++++ TASK DATA ++++
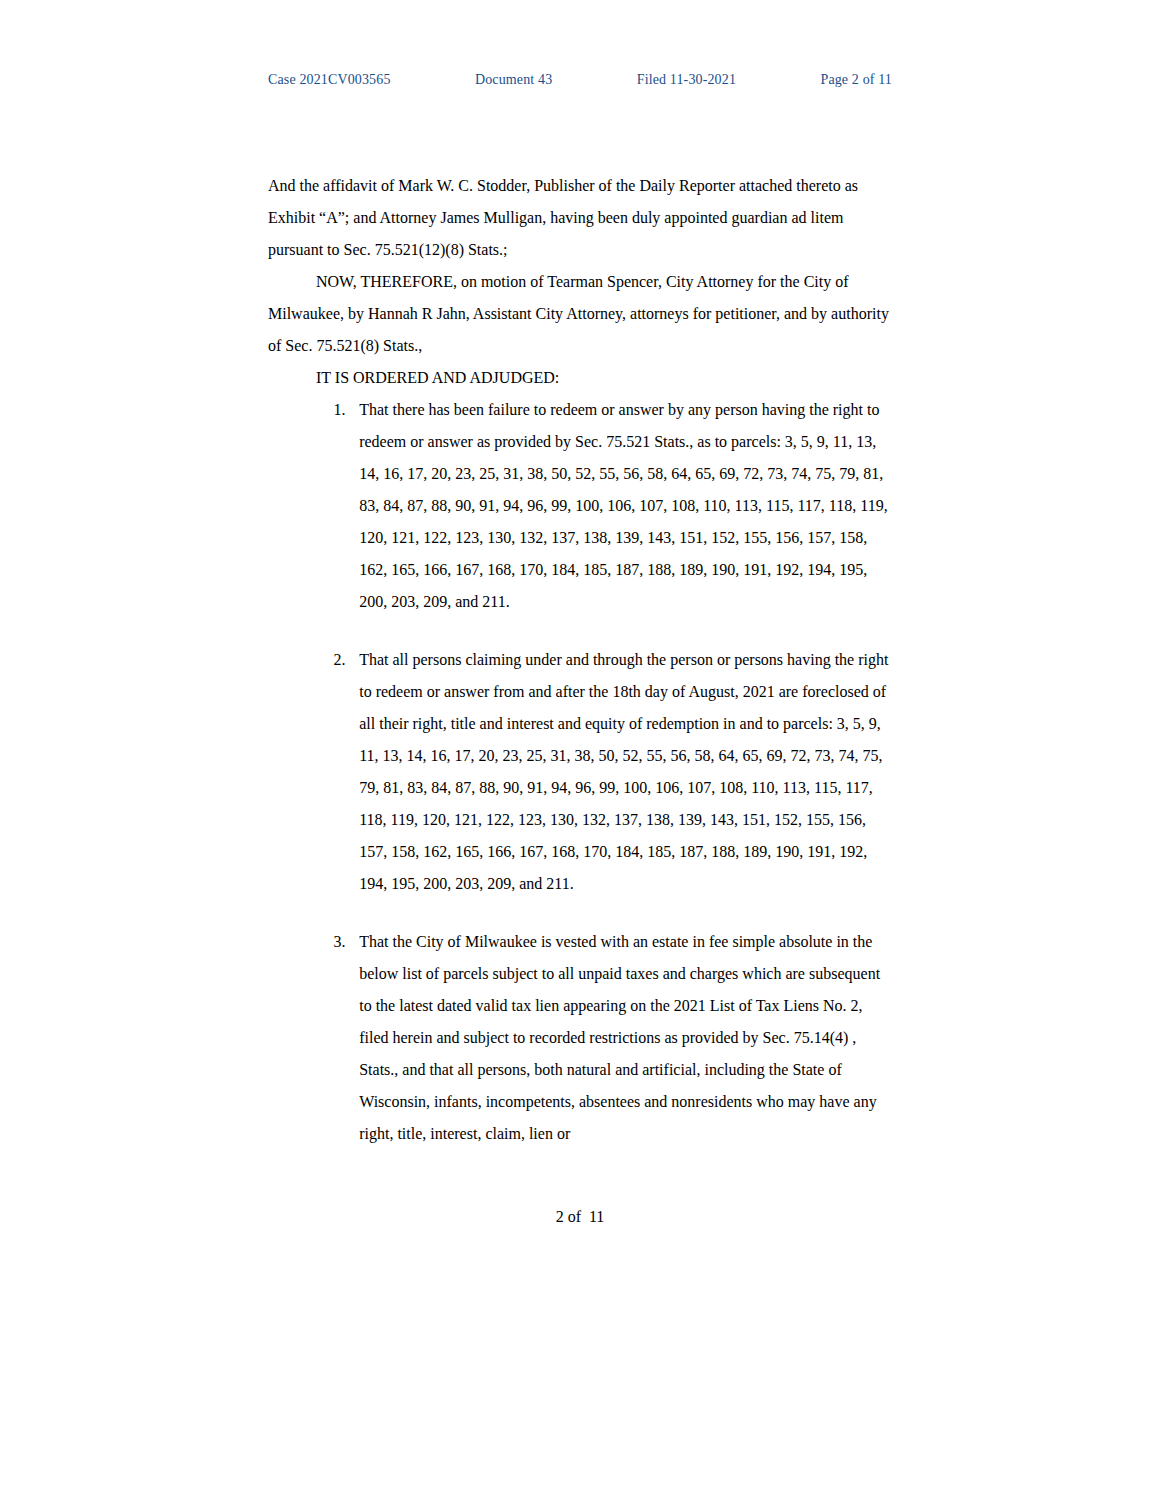Case 2021CV003565 Document 43 Filed 11-30-2021 Page 2 of 11
And the affidavit of Mark W. C. Stodder, Publisher of the Daily Reporter attached thereto as Exhibit “A”; and Attorney James Mulligan, having been duly appointed guardian ad litem pursuant to Sec. 75.521(12)(8) Stats.;
NOW, THEREFORE, on motion of Tearman Spencer, City Attorney for the City of Milwaukee, by Hannah R Jahn, Assistant City Attorney, attorneys for petitioner, and by authority of Sec. 75.521(8) Stats.,
IT IS ORDERED AND ADJUDGED:
That there has been failure to redeem or answer by any person having the right to redeem or answer as provided by Sec. 75.521 Stats., as to parcels: 3, 5, 9, 11, 13, 14, 16, 17, 20, 23, 25, 31, 38, 50, 52, 55, 56, 58, 64, 65, 69, 72, 73, 74, 75, 79, 81, 83, 84, 87, 88, 90, 91, 94, 96, 99, 100, 106, 107, 108, 110, 113, 115, 117, 118, 119, 120, 121, 122, 123, 130, 132, 137, 138, 139, 143, 151, 152, 155, 156, 157, 158, 162, 165, 166, 167, 168, 170, 184, 185, 187, 188, 189, 190, 191, 192, 194, 195, 200, 203, 209, and 211.
That all persons claiming under and through the person or persons having the right to redeem or answer from and after the 18th day of August, 2021 are foreclosed of all their right, title and interest and equity of redemption in and to parcels: 3, 5, 9, 11, 13, 14, 16, 17, 20, 23, 25, 31, 38, 50, 52, 55, 56, 58, 64, 65, 69, 72, 73, 74, 75, 79, 81, 83, 84, 87, 88, 90, 91, 94, 96, 99, 100, 106, 107, 108, 110, 113, 115, 117, 118, 119, 120, 121, 122, 123, 130, 132, 137, 138, 139, 143, 151, 152, 155, 156, 157, 158, 162, 165, 166, 167, 168, 170, 184, 185, 187, 188, 189, 190, 191, 192, 194, 195, 200, 203, 209, and 211.
That the City of Milwaukee is vested with an estate in fee simple absolute in the below list of parcels subject to all unpaid taxes and charges which are subsequent to the latest dated valid tax lien appearing on the 2021 List of Tax Liens No. 2, filed herein and subject to recorded restrictions as provided by Sec. 75.14(4) , Stats., and that all persons, both natural and artificial, including the State of Wisconsin, infants, incompetents, absentees and nonresidents who may have any right, title, interest, claim, lien or
2 of 11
++++
### PROBLEM STATEMENT
Repeat exactly the lines above from the one with "That there has" up to and including the one with "That all persons claiming". No other line belongs in the reply.

### COMPLETED EXERCISE
That there has been failure to redeem or answer by any person having the right to redeem or answer as provided by Sec. 75.521 Stats., as to parcels: 3, 5, 9, 11, 13, 14, 16, 17, 20, 23, 25, 31, 38, 50, 52, 55, 56, 58, 64, 65, 69, 72, 73, 74, 75, 79, 81, 83, 84, 87, 88, 90, 91, 94, 96, 99, 100, 106, 107, 108, 110, 113, 115, 117, 118, 119, 120, 121, 122, 123, 130, 132, 137, 138, 139, 143, 151, 152, 155, 156, 157, 158, 162, 165, 166, 167, 168, 170, 184, 185, 187, 188, 189, 190, 191, 192, 194, 195, 200, 203, 209, and 211.
That all persons claiming under and through the person or persons having the right to redeem or answer from and after the 18th day of August, 2021 are foreclosed of all their right, title and interest and equity of redemption in and to parcels: 3, 5, 9, 11, 13, 14, 16, 17, 20, 23, 25, 31, 38, 50, 52, 55, 56, 58, 64, 65, 69, 72, 73, 74, 75, 79, 81, 83, 84, 87, 88, 90, 91, 94, 96, 99, 100, 106, 107, 108, 110, 113, 115, 117, 118, 119, 120, 121, 122, 123, 130, 132, 137, 138, 139, 143, 151, 152, 155, 156, 157, 158, 162, 165, 166, 167, 168, 170, 184, 185, 187, 188, 189, 190, 191, 192, 194, 195, 200, 203, 209, and 211.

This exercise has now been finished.